Several drugmakers have been flirting with continuous process manufacturing, but none have fully engaged with the idea. GlaxoSmithKline has been working on the new technology for 5 or 6 years and is now ready to make a serious commitment to a method that requires radically smaller plants and, further, promises radically lower operating costs.
A GlaxoSmithKline ($GSK) plant in Singapore, where the company is investing up to $50 million, will be the first in which the new technology is tried, CEO Andrew Witty recently told shareholders. "This is going to lead I think to a really significant technology leap for the company," he said, during the same earnings call in which he said costs in Europe must be trimmed. Witty said it will mean a "shift from synthetic chemical reaction to enzymatic reactions, and a whole reframing of how we do analytical testing in all of our facilities. The net-net of all of that is a very significant reduction in process time, very significant reduction in cost, carbon footprint inventory and speed."

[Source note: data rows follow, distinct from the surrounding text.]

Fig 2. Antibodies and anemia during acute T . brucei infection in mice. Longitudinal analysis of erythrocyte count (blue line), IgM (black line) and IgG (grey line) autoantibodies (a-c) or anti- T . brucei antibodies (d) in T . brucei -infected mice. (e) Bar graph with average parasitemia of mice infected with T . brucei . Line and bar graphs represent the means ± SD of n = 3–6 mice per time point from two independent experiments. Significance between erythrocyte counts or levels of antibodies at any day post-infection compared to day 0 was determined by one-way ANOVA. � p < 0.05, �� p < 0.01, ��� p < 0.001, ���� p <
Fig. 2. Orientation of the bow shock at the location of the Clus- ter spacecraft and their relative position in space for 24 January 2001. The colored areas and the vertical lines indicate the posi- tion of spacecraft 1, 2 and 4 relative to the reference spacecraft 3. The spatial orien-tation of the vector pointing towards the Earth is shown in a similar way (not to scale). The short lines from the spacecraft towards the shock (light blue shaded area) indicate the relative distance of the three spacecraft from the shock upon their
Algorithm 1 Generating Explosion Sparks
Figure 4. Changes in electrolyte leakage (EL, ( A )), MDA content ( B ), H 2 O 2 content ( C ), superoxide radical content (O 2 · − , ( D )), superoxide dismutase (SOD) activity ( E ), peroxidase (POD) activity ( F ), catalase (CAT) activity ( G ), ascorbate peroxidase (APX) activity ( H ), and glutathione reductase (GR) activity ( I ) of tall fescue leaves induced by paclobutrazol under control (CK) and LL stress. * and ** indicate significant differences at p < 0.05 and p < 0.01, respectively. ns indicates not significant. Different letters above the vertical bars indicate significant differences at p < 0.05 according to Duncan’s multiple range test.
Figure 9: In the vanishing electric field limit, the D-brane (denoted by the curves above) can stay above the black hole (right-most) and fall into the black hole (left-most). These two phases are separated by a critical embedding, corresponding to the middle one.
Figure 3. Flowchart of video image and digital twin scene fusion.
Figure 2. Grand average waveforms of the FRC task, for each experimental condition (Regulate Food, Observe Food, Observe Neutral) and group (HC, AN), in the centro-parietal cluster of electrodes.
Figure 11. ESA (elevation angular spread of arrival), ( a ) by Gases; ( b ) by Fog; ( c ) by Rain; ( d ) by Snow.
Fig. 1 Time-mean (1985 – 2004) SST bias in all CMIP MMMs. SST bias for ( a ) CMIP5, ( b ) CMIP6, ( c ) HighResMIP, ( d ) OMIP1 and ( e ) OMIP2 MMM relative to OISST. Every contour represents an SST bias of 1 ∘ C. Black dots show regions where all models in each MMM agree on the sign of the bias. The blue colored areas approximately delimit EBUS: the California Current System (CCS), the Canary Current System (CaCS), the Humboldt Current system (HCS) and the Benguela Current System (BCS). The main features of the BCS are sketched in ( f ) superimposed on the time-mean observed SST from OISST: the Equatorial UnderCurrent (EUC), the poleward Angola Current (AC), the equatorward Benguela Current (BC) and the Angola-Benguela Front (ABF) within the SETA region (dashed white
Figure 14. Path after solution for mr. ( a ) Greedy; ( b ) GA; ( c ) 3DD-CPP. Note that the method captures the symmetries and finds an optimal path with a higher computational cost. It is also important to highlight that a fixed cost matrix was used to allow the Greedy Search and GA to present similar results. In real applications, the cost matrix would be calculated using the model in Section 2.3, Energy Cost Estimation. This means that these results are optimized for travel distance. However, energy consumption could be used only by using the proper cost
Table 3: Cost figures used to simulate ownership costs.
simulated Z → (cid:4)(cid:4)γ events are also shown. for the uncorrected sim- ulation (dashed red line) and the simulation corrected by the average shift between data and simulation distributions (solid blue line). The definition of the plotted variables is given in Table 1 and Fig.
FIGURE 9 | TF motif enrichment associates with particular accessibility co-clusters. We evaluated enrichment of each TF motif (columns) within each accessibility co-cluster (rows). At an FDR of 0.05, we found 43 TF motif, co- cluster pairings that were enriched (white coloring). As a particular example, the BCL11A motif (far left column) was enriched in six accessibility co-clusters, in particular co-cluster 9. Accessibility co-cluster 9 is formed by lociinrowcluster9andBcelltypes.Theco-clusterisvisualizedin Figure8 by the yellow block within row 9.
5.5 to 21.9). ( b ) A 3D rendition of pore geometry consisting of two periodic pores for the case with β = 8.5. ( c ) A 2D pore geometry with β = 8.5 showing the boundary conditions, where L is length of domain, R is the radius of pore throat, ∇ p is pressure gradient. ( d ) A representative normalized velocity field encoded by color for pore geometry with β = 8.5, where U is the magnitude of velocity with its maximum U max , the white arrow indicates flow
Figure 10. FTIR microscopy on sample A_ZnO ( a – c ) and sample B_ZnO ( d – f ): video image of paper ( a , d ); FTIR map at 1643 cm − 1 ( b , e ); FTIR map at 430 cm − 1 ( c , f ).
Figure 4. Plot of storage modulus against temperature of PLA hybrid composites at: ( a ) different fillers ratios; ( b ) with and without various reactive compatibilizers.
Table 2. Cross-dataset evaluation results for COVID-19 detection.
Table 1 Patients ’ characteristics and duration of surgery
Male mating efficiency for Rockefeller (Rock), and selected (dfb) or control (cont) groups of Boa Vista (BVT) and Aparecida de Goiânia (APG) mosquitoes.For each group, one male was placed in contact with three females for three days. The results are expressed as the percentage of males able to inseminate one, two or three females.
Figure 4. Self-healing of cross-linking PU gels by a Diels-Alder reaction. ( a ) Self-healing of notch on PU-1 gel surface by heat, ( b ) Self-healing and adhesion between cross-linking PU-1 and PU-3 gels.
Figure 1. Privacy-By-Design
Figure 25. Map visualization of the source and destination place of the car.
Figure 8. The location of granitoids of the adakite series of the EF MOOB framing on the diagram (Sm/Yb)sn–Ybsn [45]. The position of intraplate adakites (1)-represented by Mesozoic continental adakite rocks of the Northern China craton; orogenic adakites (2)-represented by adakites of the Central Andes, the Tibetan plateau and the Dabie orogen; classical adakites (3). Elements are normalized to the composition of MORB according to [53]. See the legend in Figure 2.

With the new technology, a plant of only about 100 square meters is required, compared to the 900-square-meter facilities needed for current methods, he said. "So you are talking about a massive reduction in capital deployment and space occupancy obviously, you will see something like a 50% reduction in carbon footprint insolvent use up to a 50% reduction in cost," he said. And this will not be a rarity, Witty said. He went on to explain that between a third and half of the company's current portfolio of drugs could be made using continuous processing.
Genzyme, the biotech subsidiary of Sanofi ($SNY), is also experimenting with continuous processing but has to decide whether it will move to a method that does not have an existing infrastructure of suppliers to support it. Other companies are also giving it a look. In fact, much of the research into the method had been done at the Novartis-MIT Center for Continuous Manufacturing, which was born of a $65 million collaboration between the university and the Swiss drugmaker.